Biscoitos

Nos anos 60, fumar era moda,

Quem não tragava não entrava na roda.

Orgulhoso o jovem, no bolso, exibia:

Minister, Carlton e o que de igual havia:

Wembley, Urca, Astoria, Vila Rica.

Quem não aderisse, era chamado ¨marica¨.

No armazém de meu pai, o estoque era farto.

E às vezes um maço chegava em meu quarto.

E lá ficava, escondido, até emergir afinal,

nas tertúlias, nos bailes e no carnaval.

Iam sempre comigo os 20 soldados,

à espera de serem totalmente queimados,

E voltavam incólumes, sem nenhum arranhão,

não entendendo porque não entraram em ação.

Mal sabiam eles que eu só os levava,

para bem me exibir com aqueles que andava.

Um dia ou outro, dos 20 soldados, alguns não voltavam prá casa.

Dois ou três se perdiam e tinham os pés queimados em brasa.

O restante do exército era então descoberto por D. Nelsina, mãe caprichosa,

Que cheirava as roupas e dizia orgulhosa:

- Renato não fuma e por nenhum cigarro nunca foi afoito.

Por precaução, escondia o restante e me oferecia biscoito.

E assim se seguiu, desde quando criança: biscoito Maria, biscoito Maizena, uma doce lembrança.

Na merendeira, no lanche da tarde, e à noite, com leite,

Nos piqueniques, nas pequenas viagens, como simples deleite.

Sem imposição, e com convicção, a todos eles me afeiçoei.

Importado ou nativo, a todos amei.

E surgiram os chiques, de dupla camada, com creme no meio.

Chocolate, baunilha, côco, limão, faziam o recheio.

Nos anos 70, o mundo fervia e a vida mudava.

E em todos os sítios, a droga chegava.

Cocaína, maconha e LSD, passavam bem perto, faziam cabeças, tal qual não se vê.

Minha mãe avisava: cuidado com as drogas e nestas não caia.

A saída é difícil, é viagem sem volta. Não é sua praia.

Vi colegas partirem, em busca do nada, com sonhos vazios.

Fiquei com o biscoito. Prefiro os mais doces, e os mais macios.

Hoje a oferta nos enche os olhos, mas muitos dispenso, em nome dos bons.

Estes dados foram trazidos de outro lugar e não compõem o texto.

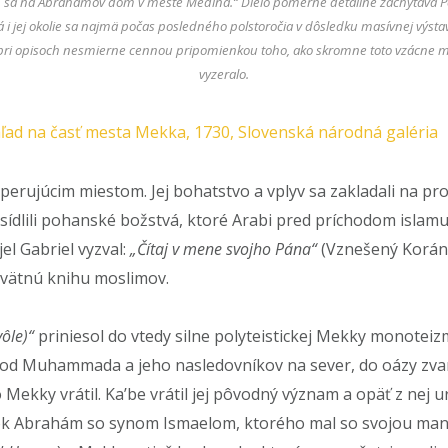
m sa na Abrahámov dom v meste Medina.“ Dielo pomerne detailne zachytáva Pos
á i jej okolie sa najmä počas posledného polstoročia v dôsledku masívnej výs
pri opisoch nesmierne cennou pripomienkou toho, ako skromne toto vzácne mi
vyzeralo.
ľad na časť mesta Mekka, 1730, Slovenská národná galéria
rujúcim miestom. Jej bohatstvo a vplyv sa zakladali na pro
 sídlili pohanské božstvá, ktoré Arabi pred príchodom islam
jel Gabriel vyzval:
„Čítaj v mene svojho Pána“
(Vznešený Korán, 
svätnú knihu moslimov.
ôle)“
priniesol do vtedy silne polyteistickej Mekky monoteiz
od Muhammada a jeho nasledovníkov na sever, do oázy zvane
ekky vrátil. Ka’be vrátil jej pôvodný význam a opäť z nej 
rorok Abrahám so synom Ismaelom, ktorého mal so svojou ma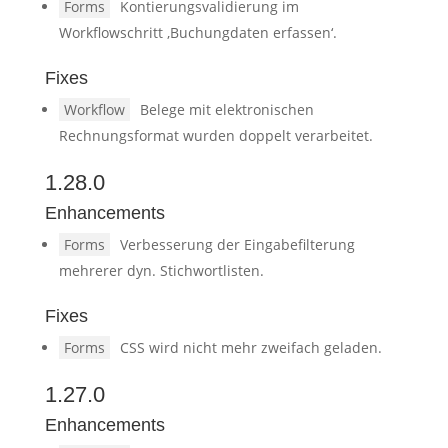
Forms
Kontierungsvalidierung im
Workflowschritt ‚Buchungdaten erfassen‘.
Fixes
Workflow
Belege mit elektronischen
Rechnungsformat wurden doppelt verarbeitet.
1.28.0
Enhancements
Forms
Verbesserung der Eingabefilterung
mehrerer dyn. Stichwortlisten.
Fixes
Forms
CSS wird nicht mehr zweifach geladen.
1.27.0
Enhancements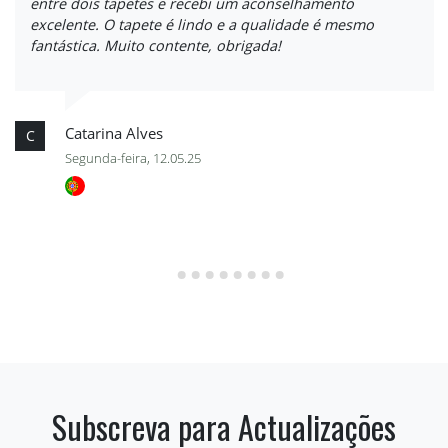
entre dois tapetes e recebi um aconselhamento
excelente. O tapete é lindo e a qualidade é mesmo
fantástica. Muito contente, obrigada!
Catarina Alves
C
Segunda-feira, 12.05.25
Subscreva para Actualizações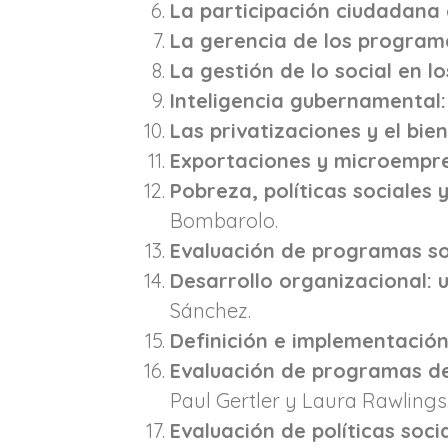
La participación ciudadana 
La gerencia de los program
La gestión de lo social en l
Inteligencia gubernamental: 
Las privatizaciones y el bie
Exportaciones y microempr
Pobreza, políticas sociales 
Bombarolo.
Evaluación de programas so
Desarrollo organizacional: 
Sánchez.
Definición e implementación
Evaluación de programas del
Paul Gertler y Laura Rawlings
Evaluación de políticas soc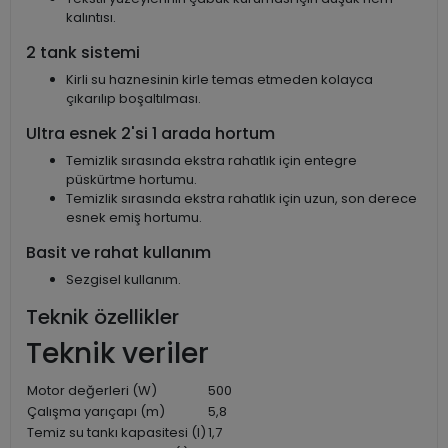
kalıntısı.
2 tank sistemi
Kirli su haznesinin kirle temas etmeden kolayca
çıkarılıp boşaltılması.
Ultra esnek 2'si 1 arada hortum
Temizlik sırasında ekstra rahatlık için entegre
püskürtme hortumu.
Temizlik sırasında ekstra rahatlık için uzun, son derece
esnek emiş hortumu.
Basit ve rahat kullanım
Sezgisel kullanım.
Teknik özellikler
Teknik veriler
Motor değerleri (W)
500
Çalışma yarıçapı (m)
5,8
Temiz su tankı kapasitesi (l)
1,7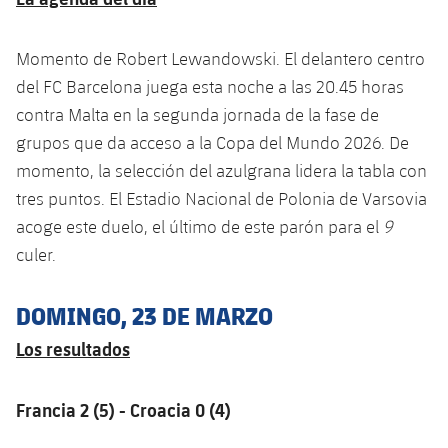
Momento de Robert Lewandowski. El delantero centro
del FC Barcelona juega esta noche a las 20.45 horas
contra Malta en la segunda jornada de la fase de
grupos que da acceso a la Copa del Mundo 2026. De
momento, la selección del azulgrana lidera la tabla con
tres puntos. El Estadio Nacional de Polonia de Varsovia
acoge este duelo, el último de este parón para el
9
culer.
DOMINGO, 23 DE MARZO
Los resultados
Francia 2 (5) - Croacia 0 (4)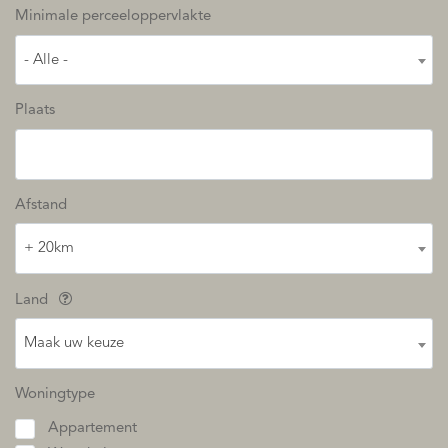
Minimale perceeloppervlakte
- Alle -
Plaats
Afstand
+ 20km
Land
Maak uw keuze
Woningtype
Appartement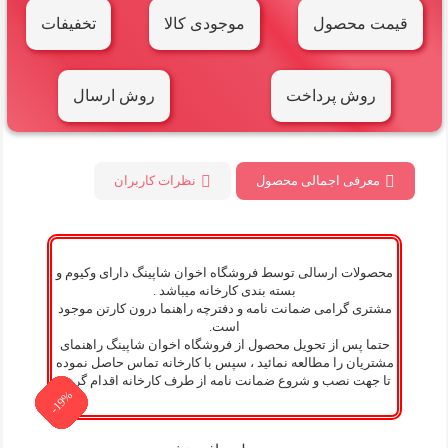
قیمت محصول
موجودی کالا
تخفیفات
روش پرداخت
روش ارسال
معرفی اجمالی محصول
نظرات کاربران
محصولات ارسالی توسط فروشگاه اخوان شاپینگ دارای وکیوم و
بسته بندی کارخانه میباشد .
مشتری گرامی ضمانت نامه و دفترچه راهنما درون کارتن موجود
است.
حتما پس از تحویل محصول از فروشگاه اخوان شاپینگ راهنمای
مشتریان را مطالعه نمائید ، سپس با کارخانه تماس حاصل نموده
تا جهت نصب و شروع ضمانت نامه از طرف کارخانه اقدام گردد.
-19%
-19%
-19%
-19%
-19%
-19%
-19%
-19%
-19%
-5%
-5%
-5%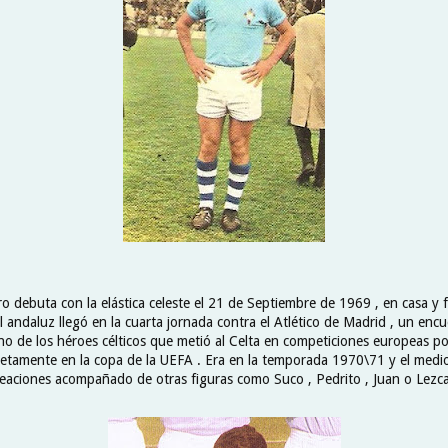
o debuta con la elástica celeste el 21 de Septiembre de 1969 , en casa y f
el andaluz llegó en la cuarta jornada contra el Atlético de Madrid , un en
uno de los héroes célticos que metió al Celta en competiciones europeas p
ncretamente en la copa de la UEFA . Era en la temporada 1970\71 y el medi
lineaciones acompañado de otras figuras como Suco , Pedrito , Juan o Lezc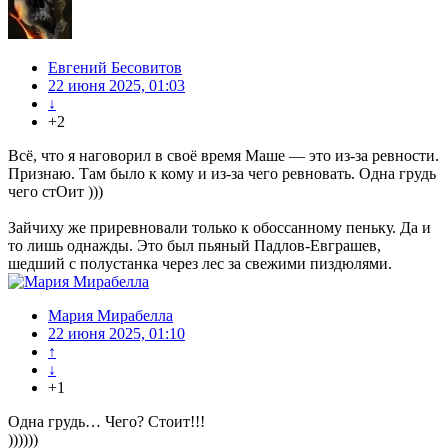
Евгений Бесовитов
22 июня 2025, 01:03
↓
+2
Всё, что я наговорил в своё время Маше — это из-за ревности.
Признаю. Там было к кому и из-за чего ревновать. Одна грудь
чего стОит )))
Зайчиху же приревновали только к обоссанному пеньку. Да и
то лишь однажды. Это был пьяный Падлов-Евграшев,
шедший с полустанка через лес за свежими пиздюлями.
Мария Мирабелла
22 июня 2025, 01:10
↑
↓
+1
Одна грудь… Чего? Стоит!!!
))))))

Maizena da Adria, Oreo e Negresco.

E os Disquinhos da Kebis (em todos os tons).

Cada qual a seu tempo, com calma e paciência, um a um, pouco a pouco, em perfeita sequência.

O Negresco é para um dia muito especial.

Deve ser retirado, com zelo e com calma, como em um ritual.

Degusto o recheio de olhos fechados, sentindo o aroma e sem o mastigar.

Depois vou às bandas, docemente amargas, em leve respirar.

O mesmo se aplica ao chique Oreo, mas não ao Maizena,

pois este merece maior atenção.

Deve ser ingerido, milímetro a milímetro, em toda extensão,

Com muito cuidado, sem nenhuma pressa e com muita elegância,

Pois deixa na boca o sabor do amido e o cheiro da infância.

Quanto aos Disquinhos, não é preciso escolher,

Pois qualquer um que venha, um prazer há de ser,

Dentre todos sabores, prefiro o de queijo,

Por ser natural, se assemelha a um beijo,

E é grande desperdício comê-los de vez,

É desrespeitar quem muito bem os fez.

Prefiro ir roendo, beirada a beirada, girando-o na mão,

Na esperança que ele, com pena de mim, não acabe não.

Nesta prosa tão simples e em tom de seresta,

Tentei explicar, de forma honesta,

Porque escolhi, dos oito aos dezoito,

Dentre todas as drogas, o nobre biscoito.